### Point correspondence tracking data
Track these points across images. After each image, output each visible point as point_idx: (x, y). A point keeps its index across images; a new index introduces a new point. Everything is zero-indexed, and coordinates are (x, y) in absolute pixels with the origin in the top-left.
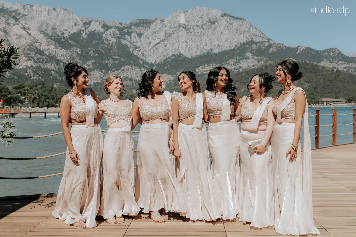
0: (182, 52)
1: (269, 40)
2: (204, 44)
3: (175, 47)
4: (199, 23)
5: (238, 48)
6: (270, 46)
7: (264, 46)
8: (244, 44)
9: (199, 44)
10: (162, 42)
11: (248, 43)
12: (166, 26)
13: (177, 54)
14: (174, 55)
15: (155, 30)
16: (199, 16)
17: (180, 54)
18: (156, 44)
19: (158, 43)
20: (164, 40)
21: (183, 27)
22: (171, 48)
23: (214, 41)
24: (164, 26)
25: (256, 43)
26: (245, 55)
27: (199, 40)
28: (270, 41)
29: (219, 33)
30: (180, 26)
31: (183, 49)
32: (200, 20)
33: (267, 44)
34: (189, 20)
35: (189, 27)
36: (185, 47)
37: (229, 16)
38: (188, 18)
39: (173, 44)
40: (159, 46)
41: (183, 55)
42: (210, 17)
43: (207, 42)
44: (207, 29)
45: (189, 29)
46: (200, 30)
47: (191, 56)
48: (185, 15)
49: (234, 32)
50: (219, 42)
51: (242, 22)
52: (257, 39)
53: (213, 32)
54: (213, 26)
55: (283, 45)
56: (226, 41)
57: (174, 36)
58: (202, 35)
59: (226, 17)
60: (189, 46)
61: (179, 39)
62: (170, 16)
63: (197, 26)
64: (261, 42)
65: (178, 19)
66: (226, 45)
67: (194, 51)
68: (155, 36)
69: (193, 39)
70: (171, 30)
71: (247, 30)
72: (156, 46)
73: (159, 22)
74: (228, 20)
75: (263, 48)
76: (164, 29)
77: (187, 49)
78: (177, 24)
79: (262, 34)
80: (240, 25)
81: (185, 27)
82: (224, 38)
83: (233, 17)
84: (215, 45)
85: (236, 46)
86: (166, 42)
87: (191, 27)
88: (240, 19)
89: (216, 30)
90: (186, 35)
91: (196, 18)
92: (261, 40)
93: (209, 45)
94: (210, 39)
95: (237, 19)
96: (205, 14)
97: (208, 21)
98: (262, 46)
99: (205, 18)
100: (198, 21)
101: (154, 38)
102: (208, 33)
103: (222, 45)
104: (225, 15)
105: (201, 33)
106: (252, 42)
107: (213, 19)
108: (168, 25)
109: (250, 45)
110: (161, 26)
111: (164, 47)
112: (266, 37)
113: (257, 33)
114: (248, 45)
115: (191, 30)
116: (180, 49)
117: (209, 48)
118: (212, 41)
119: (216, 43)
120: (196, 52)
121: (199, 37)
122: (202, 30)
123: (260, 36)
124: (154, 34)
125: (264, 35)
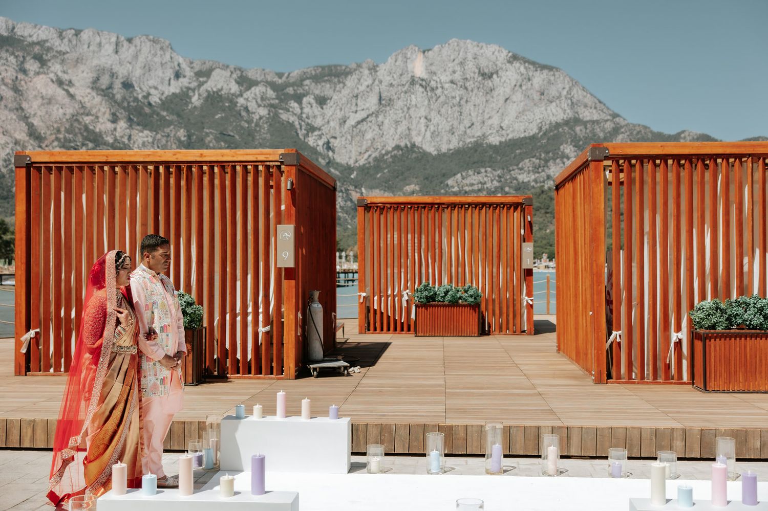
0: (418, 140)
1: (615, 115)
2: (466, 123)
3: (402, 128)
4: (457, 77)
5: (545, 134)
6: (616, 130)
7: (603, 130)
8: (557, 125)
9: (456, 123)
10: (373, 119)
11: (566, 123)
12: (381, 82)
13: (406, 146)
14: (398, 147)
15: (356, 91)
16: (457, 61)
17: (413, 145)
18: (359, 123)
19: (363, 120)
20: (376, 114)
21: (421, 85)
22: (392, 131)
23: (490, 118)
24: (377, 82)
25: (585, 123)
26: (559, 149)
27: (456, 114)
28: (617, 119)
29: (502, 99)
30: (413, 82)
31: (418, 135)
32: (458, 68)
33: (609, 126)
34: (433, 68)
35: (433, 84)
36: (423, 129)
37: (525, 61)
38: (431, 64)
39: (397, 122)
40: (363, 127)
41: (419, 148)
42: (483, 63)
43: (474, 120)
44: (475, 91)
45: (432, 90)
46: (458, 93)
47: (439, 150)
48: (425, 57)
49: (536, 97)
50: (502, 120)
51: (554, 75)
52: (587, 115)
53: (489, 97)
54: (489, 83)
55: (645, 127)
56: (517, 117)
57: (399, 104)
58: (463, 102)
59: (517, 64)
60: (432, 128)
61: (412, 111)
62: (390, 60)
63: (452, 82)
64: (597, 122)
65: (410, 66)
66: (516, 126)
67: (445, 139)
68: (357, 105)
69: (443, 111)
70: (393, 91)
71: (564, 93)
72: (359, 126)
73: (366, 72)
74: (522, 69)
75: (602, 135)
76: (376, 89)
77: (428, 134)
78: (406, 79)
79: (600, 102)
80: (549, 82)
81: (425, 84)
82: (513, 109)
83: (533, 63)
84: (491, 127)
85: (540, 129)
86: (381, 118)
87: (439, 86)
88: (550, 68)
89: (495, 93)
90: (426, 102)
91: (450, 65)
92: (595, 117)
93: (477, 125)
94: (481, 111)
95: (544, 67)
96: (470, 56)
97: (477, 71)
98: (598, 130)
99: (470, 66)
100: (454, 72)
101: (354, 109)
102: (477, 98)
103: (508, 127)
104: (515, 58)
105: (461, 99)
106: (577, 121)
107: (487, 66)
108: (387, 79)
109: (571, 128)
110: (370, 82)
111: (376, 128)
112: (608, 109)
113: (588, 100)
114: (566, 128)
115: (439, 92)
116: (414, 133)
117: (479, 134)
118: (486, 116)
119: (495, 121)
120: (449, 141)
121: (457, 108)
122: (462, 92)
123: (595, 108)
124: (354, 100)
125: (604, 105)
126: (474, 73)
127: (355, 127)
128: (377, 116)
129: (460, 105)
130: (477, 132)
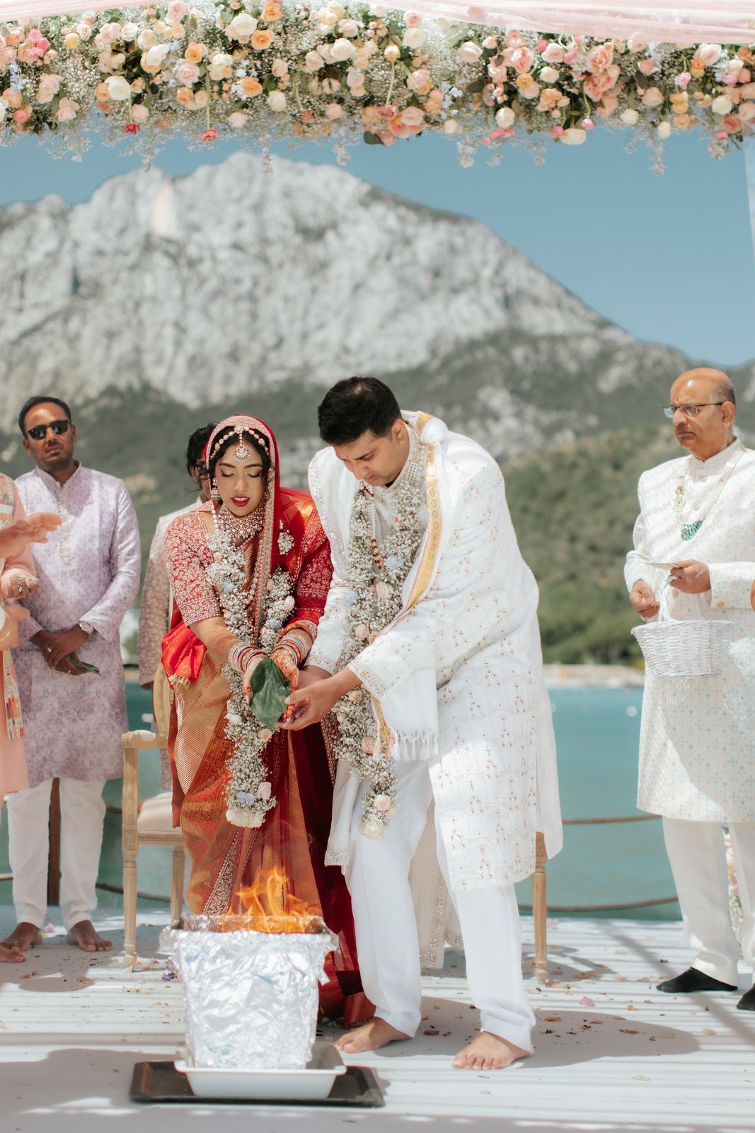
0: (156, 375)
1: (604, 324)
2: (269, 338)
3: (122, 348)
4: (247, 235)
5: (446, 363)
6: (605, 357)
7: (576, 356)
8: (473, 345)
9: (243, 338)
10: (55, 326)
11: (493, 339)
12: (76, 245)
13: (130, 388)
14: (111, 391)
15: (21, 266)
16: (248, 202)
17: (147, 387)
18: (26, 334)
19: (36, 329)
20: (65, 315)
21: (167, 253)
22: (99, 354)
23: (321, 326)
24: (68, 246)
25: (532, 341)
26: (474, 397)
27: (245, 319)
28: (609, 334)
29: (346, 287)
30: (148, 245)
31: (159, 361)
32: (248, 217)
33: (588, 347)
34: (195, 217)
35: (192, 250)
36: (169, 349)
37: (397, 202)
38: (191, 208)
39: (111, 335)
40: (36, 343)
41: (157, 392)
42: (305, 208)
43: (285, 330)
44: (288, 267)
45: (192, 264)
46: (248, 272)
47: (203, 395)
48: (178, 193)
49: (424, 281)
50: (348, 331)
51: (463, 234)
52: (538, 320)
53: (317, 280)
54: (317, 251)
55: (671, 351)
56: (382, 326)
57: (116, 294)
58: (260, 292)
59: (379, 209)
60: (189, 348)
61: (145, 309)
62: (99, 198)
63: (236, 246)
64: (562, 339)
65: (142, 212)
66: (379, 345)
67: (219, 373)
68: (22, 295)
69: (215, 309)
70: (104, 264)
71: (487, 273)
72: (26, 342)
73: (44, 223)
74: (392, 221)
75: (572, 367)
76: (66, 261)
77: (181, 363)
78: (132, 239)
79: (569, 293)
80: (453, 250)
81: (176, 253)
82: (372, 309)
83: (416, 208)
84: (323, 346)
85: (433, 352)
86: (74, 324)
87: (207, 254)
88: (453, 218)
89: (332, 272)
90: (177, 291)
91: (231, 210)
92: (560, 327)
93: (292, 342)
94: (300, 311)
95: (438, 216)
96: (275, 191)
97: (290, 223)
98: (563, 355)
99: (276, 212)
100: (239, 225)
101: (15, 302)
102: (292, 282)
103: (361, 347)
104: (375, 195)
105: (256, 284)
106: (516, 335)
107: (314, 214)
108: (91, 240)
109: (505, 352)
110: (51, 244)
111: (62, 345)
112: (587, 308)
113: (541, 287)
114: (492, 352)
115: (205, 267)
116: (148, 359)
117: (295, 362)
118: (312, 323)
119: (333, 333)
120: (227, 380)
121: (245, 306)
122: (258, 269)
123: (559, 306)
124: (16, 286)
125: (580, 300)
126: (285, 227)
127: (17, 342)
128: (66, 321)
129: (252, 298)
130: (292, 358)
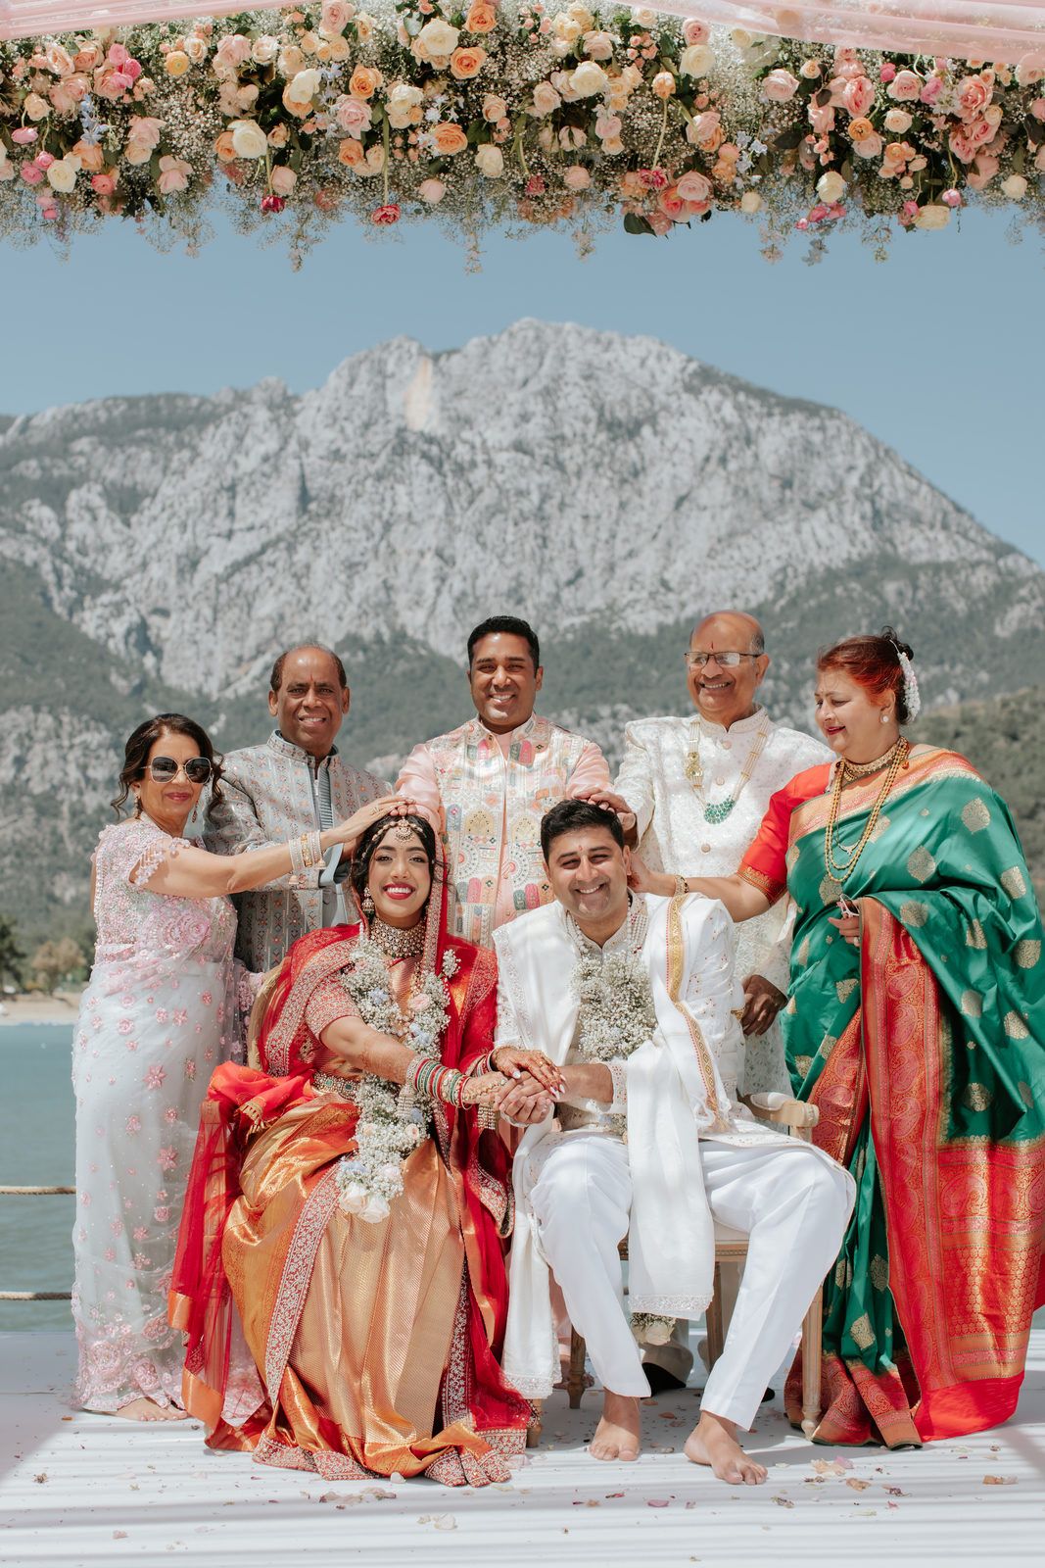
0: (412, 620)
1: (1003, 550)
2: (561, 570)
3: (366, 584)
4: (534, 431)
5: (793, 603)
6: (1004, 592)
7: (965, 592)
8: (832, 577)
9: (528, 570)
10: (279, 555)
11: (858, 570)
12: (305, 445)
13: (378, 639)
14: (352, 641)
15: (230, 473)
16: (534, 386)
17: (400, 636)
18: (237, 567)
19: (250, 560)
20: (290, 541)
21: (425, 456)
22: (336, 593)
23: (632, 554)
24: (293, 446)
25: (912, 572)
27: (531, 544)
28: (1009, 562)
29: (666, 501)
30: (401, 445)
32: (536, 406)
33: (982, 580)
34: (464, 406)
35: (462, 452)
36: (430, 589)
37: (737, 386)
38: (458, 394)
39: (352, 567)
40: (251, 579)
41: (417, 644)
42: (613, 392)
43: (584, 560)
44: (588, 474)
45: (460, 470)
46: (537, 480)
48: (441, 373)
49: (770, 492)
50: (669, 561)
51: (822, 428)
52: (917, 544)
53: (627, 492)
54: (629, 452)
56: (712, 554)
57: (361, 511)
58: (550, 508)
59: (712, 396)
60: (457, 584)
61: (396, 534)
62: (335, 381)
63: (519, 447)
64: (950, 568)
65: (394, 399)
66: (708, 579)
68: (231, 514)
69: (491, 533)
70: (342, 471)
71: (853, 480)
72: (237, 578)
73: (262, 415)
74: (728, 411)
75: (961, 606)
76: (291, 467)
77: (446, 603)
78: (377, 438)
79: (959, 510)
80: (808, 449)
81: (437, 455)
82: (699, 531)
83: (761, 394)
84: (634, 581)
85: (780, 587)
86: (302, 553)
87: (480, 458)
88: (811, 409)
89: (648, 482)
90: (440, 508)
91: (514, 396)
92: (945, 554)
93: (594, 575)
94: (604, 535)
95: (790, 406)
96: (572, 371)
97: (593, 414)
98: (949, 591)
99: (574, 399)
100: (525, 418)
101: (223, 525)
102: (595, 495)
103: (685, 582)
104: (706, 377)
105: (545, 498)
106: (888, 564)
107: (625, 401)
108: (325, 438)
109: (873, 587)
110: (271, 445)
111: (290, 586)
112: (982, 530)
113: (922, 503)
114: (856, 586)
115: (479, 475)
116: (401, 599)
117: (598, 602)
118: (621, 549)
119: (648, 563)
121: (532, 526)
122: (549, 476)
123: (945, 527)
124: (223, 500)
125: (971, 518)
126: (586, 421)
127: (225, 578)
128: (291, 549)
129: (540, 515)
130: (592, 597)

--

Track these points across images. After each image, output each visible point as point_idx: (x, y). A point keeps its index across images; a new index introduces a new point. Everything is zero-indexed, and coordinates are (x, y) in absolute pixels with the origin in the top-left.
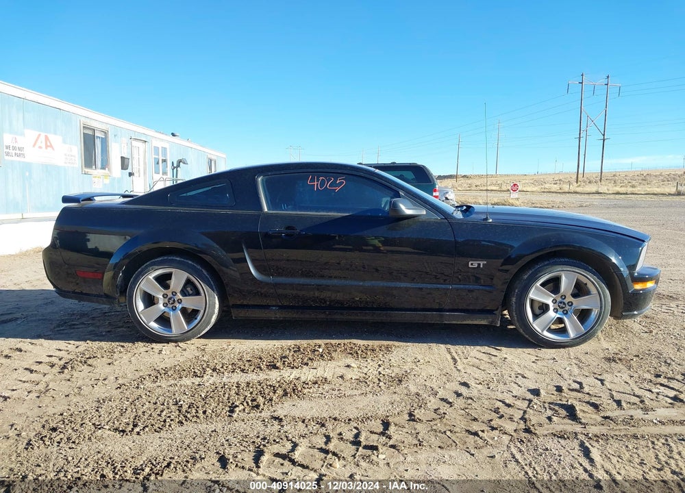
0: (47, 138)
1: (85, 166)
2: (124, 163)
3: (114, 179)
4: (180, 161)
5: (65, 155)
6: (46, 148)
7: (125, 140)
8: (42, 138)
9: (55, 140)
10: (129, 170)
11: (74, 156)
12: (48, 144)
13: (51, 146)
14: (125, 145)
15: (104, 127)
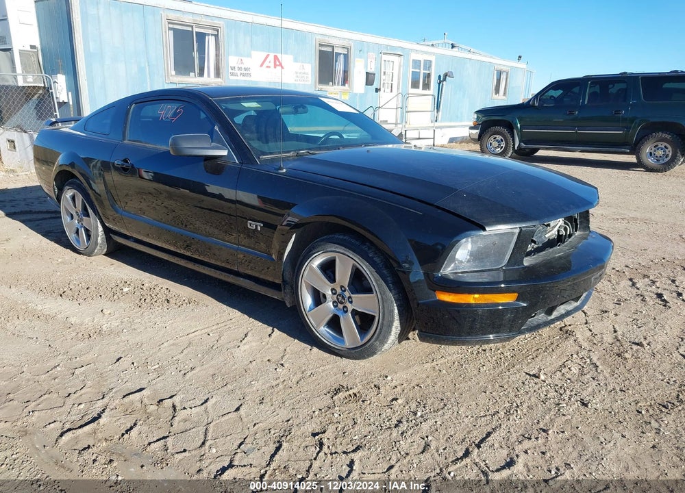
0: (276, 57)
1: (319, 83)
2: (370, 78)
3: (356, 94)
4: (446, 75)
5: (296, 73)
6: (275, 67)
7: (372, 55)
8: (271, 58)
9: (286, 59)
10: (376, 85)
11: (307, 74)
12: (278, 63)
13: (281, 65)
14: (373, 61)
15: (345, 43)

### TRY IT
Please reproduce the items word for word, from the line containing "126: (474, 73)" through the line containing "14: (111, 391)", with both of those lines included. Leave the pictures out of your answer.

### EXERCISE SOLUTION
126: (474, 73)
127: (355, 127)
128: (377, 116)
129: (460, 105)
130: (477, 132)
0: (156, 375)
1: (604, 324)
2: (269, 338)
3: (122, 348)
4: (247, 235)
5: (446, 363)
6: (605, 357)
7: (576, 356)
8: (473, 345)
9: (243, 338)
10: (55, 326)
11: (493, 339)
12: (76, 245)
13: (130, 388)
14: (111, 391)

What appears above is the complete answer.